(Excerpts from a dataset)

::::::

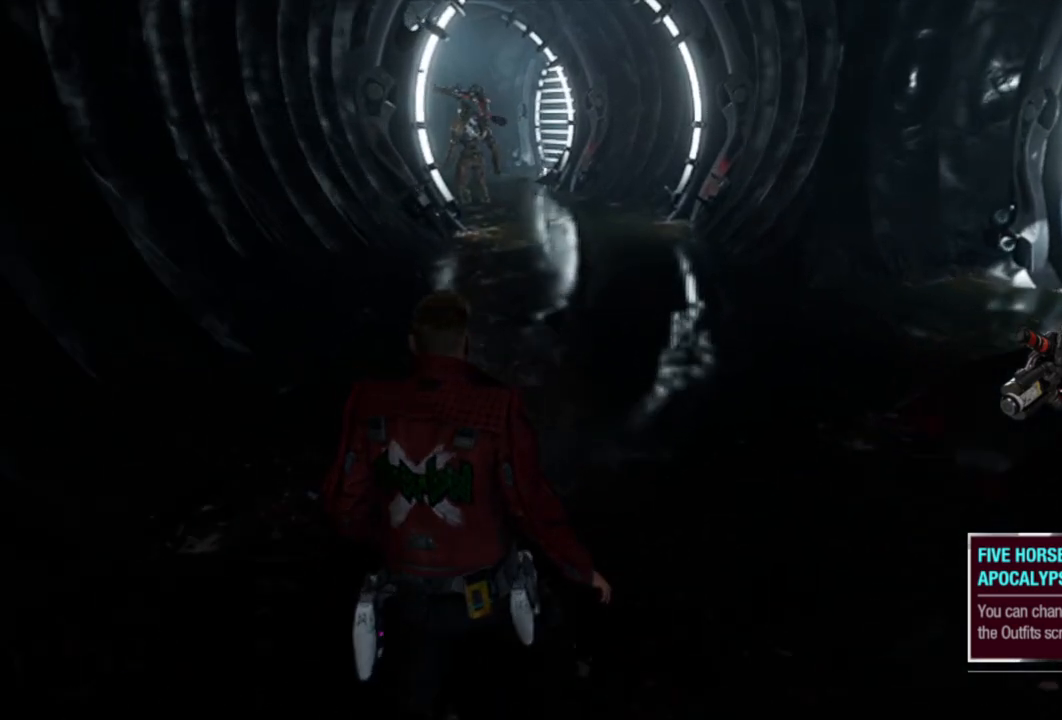
{"buttons": [], "left_stick": "up", "right_stick": "center", "events": []}
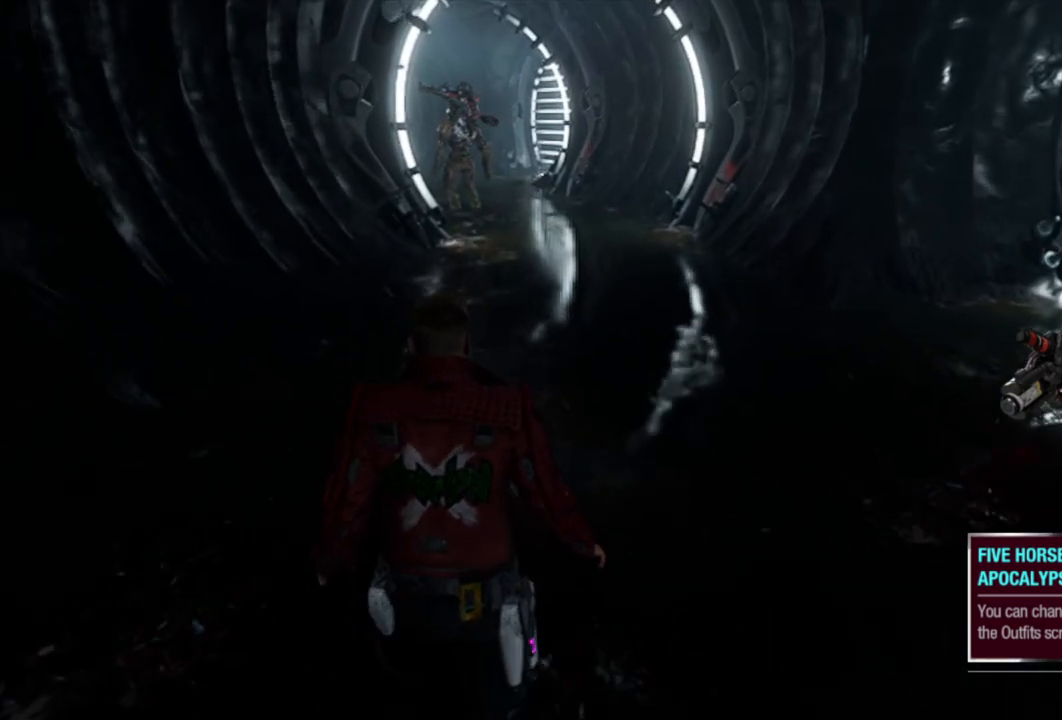
{"buttons": [], "left_stick": "up", "right_stick": "center", "events": []}
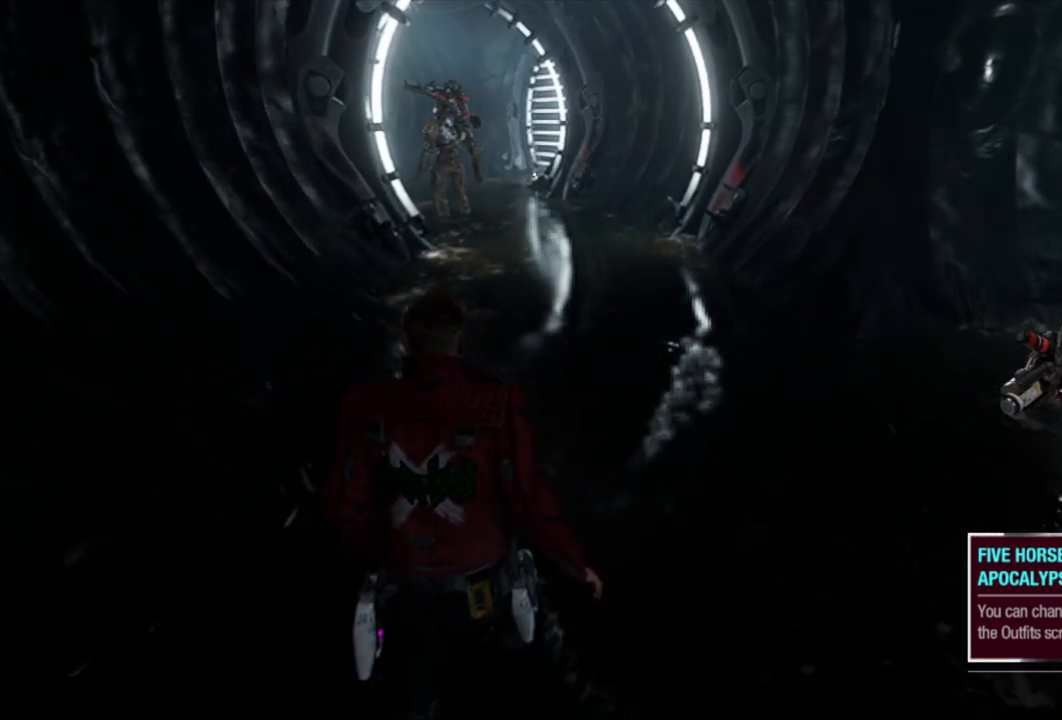
{"buttons": [], "left_stick": "up", "right_stick": "center", "events": []}
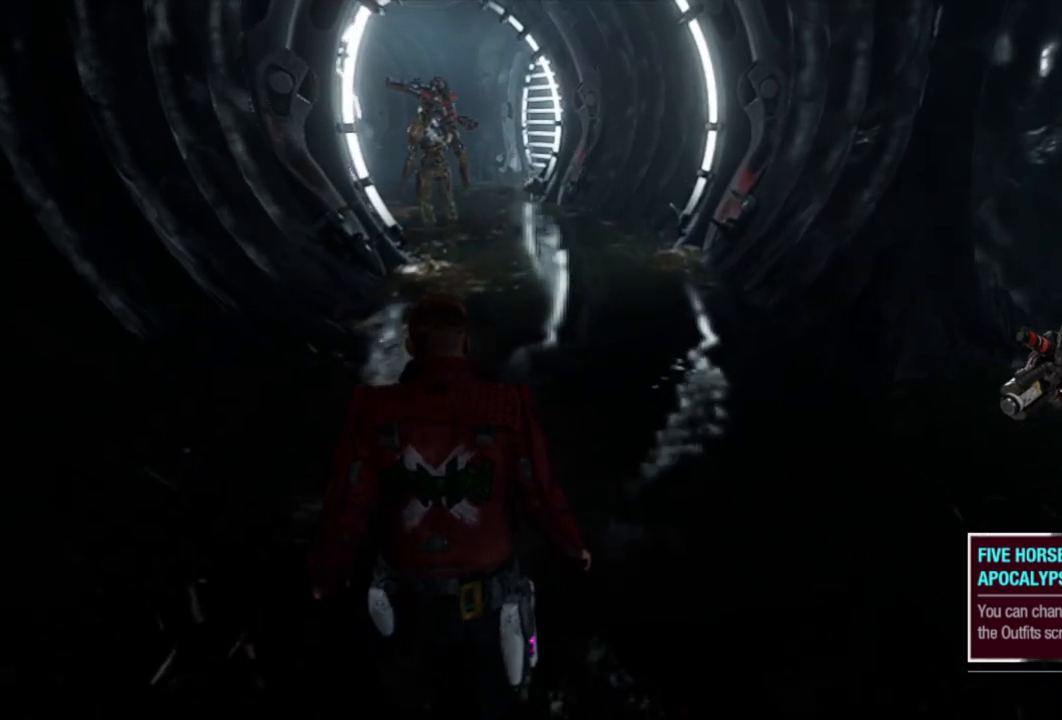
{"buttons": [], "left_stick": "up", "right_stick": "center", "events": []}
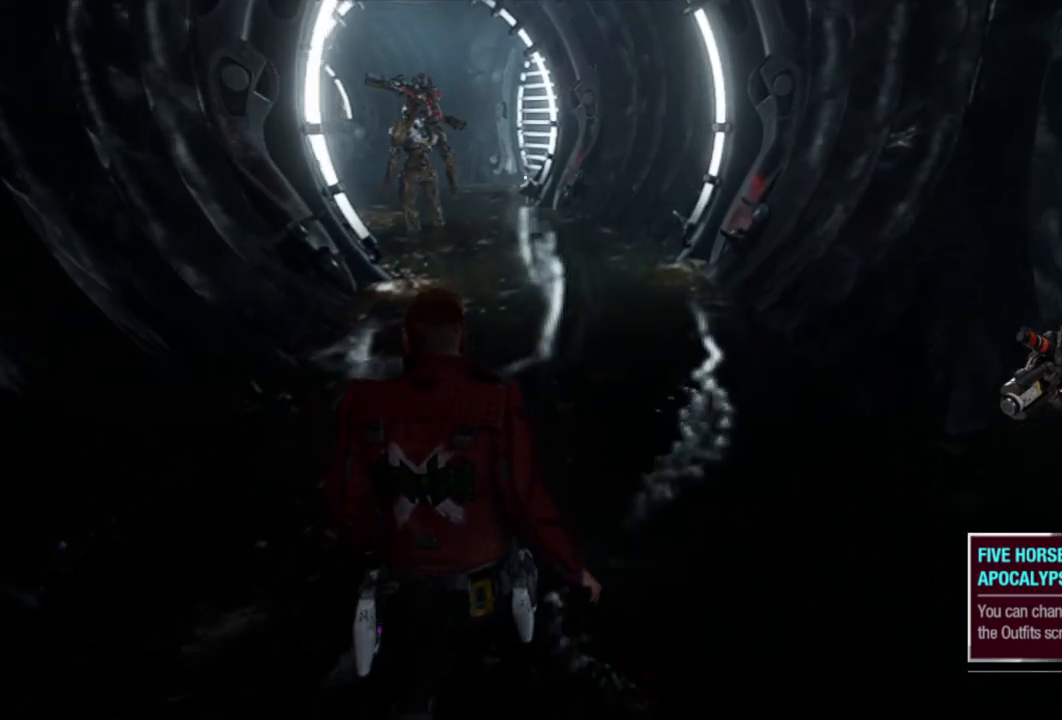
{"buttons": [], "left_stick": "up", "right_stick": "center", "events": [[17, "right_stick", "left"], [83, "right_stick", "center"]]}
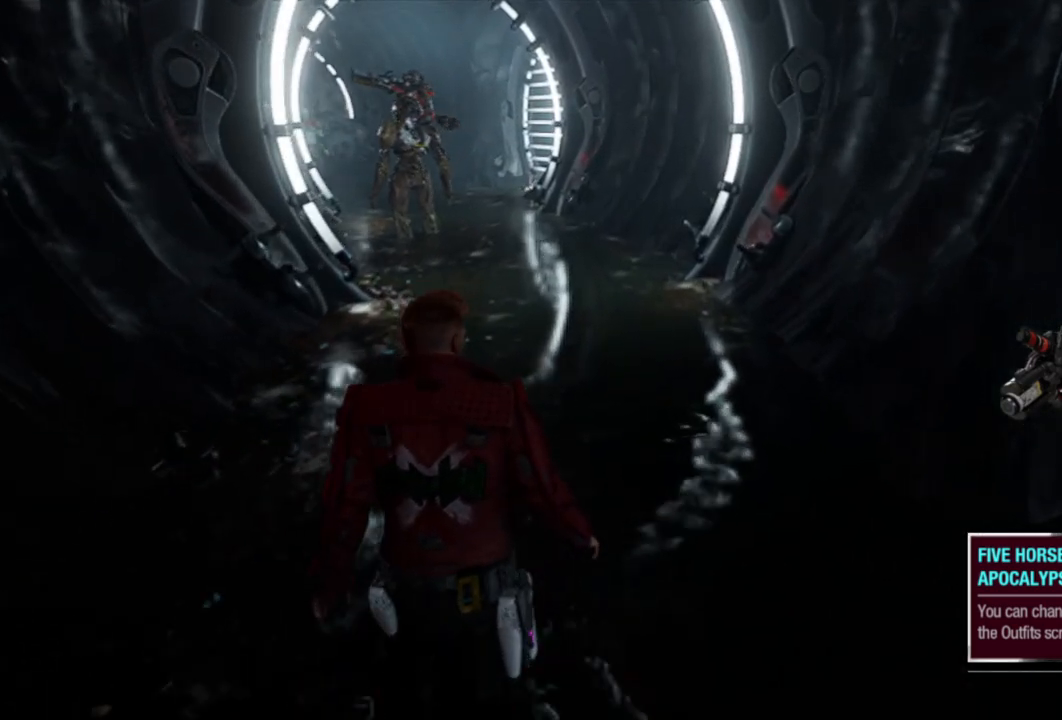
{"buttons": [], "left_stick": "up", "right_stick": "center", "events": [[350, "right_stick", "left"], [417, "right_stick", "center"]]}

::::::

▶ _Work instructions_:
Copy the records exactly, leaving out every picture.

▶ _Output for this exercise_:
{"buttons": [], "left_stick": "up", "right_stick": "center", "events": []}
{"buttons": [], "left_stick": "up", "right_stick": "center", "events": []}
{"buttons": [], "left_stick": "up", "right_stick": "center", "events": []}
{"buttons": [], "left_stick": "up", "right_stick": "center", "events": []}
{"buttons": [], "left_stick": "up", "right_stick": "center", "events": [[17, "right_stick", "left"], [83, "right_stick", "center"]]}
{"buttons": [], "left_stick": "up", "right_stick": "center", "events": [[350, "right_stick", "left"], [417, "right_stick", "center"]]}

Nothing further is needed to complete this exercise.